Paul, writing to the Galatians, describes this moment of Mary’s motherhood as the fullness of time, when the Son was born of a woman, born a subject of the law. She is fully pregnant with the Word, ready to deliver. Her time to give birth has come and so too God’s time has come, the time appointed for sending Jesus, the one who was to save the people from their sins. His conception and birth means the end of expectancy, the fulfillment of the promises of the Old Testament, a new and eternal covenant.

It is also the time of Mary’s virginity which means the time of a new creation when God acts within the world without doing violence to it, without intruding upon it or interfering with it. Grace does not destroy nature but brings it to its perfection. God’s gaze does not destroy Mary but brings her to perfection, a supernatural perfection, as the first disciple in the Kingdom that is coming. So it is virginal time, springtime, fresh and free and full of new life. It carries the promise of new birth for all and an adoption as children of the Father. No longer slaves but sons and daughters. No longer debtors but heirs. No longer controlled by fear but alive by the Spirit of the Son who enables us to cry ‘Abba, Father’.

Mary treasured in her heart all that was being said about her son and she pondered over what was being revealed about him. We continue to do that during this season of Christmas as we gaze upon the infant in the crib, and gaze upon the Virgin Mother who brought him to birth. It is a fulfilment, yes, a birth so long desired, a healing so long awaited, a light so long watched for. But it is also a new beginning, completely fresh and unexpected, a gift from the God of surprises.
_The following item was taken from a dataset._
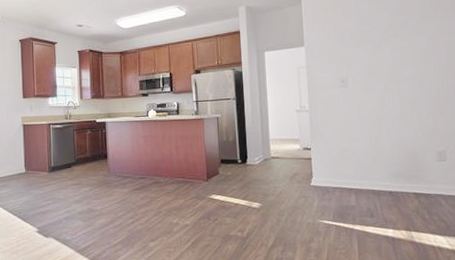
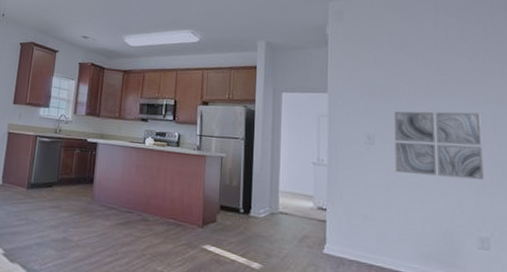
wall art: none [363,45,440,107] -> present [394,111,484,181]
We begin the new year, then, in the company of Mary, basking in the light of God’s face as it shone on her, meditating on the mystery of her place in our life of faith, in our spirituality. We begin the new year with her, praying that during the weeks and months ahead we may enter more fully, less hesitantly, into the light flowing from her Son, a light that is not only new knowledge and understanding but new life and a new love. During this coming year may we all be welcomed into the light of God’s face, whether we are alive or dead when he uncovers his face to us, is gracious to us and brings us peace.